SELECTED TEXT
————

Change the paths in ./dwpose/wholebody.py Lines 15 and 16.

May 23, 2025 · View on GitHub

DynamiCtrl: Rethinking the Basic Structure and the Role of Text for High-quality Human Image Animation

Haoyu Zhao, Zhongang Qi, Cong Wang, Qingqing Zheng, Guansong Lu, Fei Chen, Hang Xu and Zuxuan Wu

🎏 Introduction

TL; DR: DynamiCtrl is the first framework to propose the "Joint-text" paradigm to the pose-guided human animation task and achieve effective pose control within the diffusion transformer (DiT) architecture.

CLICK for the full introduction

With diffusion transformer (DiT) excelling in video generation, its use in specific tasks has drawn increasing attention. However, adapting DiT for pose-guided human image animation faces two core challenges: (a) existing U-Net-based pose control methods may be suboptimal for the DiT backbone; and (b) removing text guidance, as in previous approaches, often leads to semantic loss and model degradation. To address these issues, we propose DynamiCtrl, a novel framework for human animation in video DiT architecture. Specifically, we use a shared VAE encoder for human images and driving poses, unifying them into a common latent space, maintaining pose fidelity, and eliminating the need for an expert pose encoder during video denoising. To integrate pose control into the DiT backbone effectively, we propose a novel Pose-adaptive Layer Norm model. It injects normalized pose features into the denoising process via conditioning on visual tokens, enabling seamless and scalable pose control across DiT blocks. Furthermore, to overcome the shortcomings of text removal, we introduce the "Joint-text" paradigm, which preserves the role of text embeddings to provide global semantic context. Through full-attention blocks, image and pose features are aligned with text features, enhancing semantic consistency, leveraging pretrained knowledge, and enabling multi-level control. Experiments verify the superiority of DynamiCtrl on benchmark and self-collected data (e.g., achieving the best LPIPS of 0.166), demonstrating strong character control and high-quality synthesis.

————

PROVIDED INFORMATION
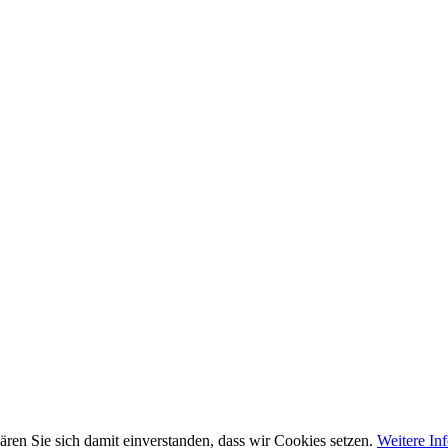
ren Sie sich damit einverstanden, dass wir Cookies setzen.
Weitere In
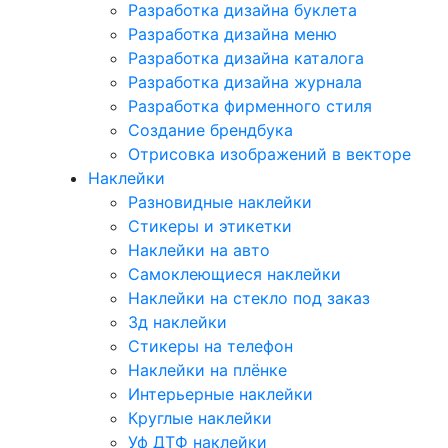
Разработка дизайна буклета
Разработка дизайна меню
Разработка дизайна каталога
Разработка дизайна журнала
Разработка фирменного стиля
Создание брендбука
Отрисовка изображений в векторе
Наклейки
Разновидные наклейки
Стикеры и этикетки
Наклейки на авто
Самоклеющиеся наклейки
Наклейки на стекло под заказ
3д наклейки
Cтикеры на телефон
Наклейки на плёнке
Интерьерные наклейки
Круглые наклейки
Уф ДТФ наклейки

————

APPLY WHAT YOU READ
(1) According to the DynamiCtrl page, what LPIPS score does DynamiCtrl reach?
(2) Write the next part of the DynamiCtrl page, picking up after its final sentence.
The material comes from a separate source.

RESPONSES TO THE TASKS
(1) 0.166

(2)
📺 Overview on YouTube

Please click to watch.

⚔️ DynamiCtrl for High-quality Pose-guided Human Image Animation

We first refocus on the role of text for this task and find that fine-grained textual information helps improve video quality. In particular, we can achieve fine-grained local controllability using different prompts.

CLICK to check the prompts used for generation in the above three cases.

Prompt (left): “The image depicts a stylized, animated character standing amidst a chaotic and dynamic background. The character is dressed in a blue suit with a red cape, featuring a prominent "S" emblem on the chest. The suit has a belt with pouches and a utility belt. The character has spiky hair and is standing on a pile of debris and rubble, suggesting a scene of destruction or battle. The background is filled with glowing, fiery elements and a sense of motion, adding to the dramatic and intense atmosphere of the scene."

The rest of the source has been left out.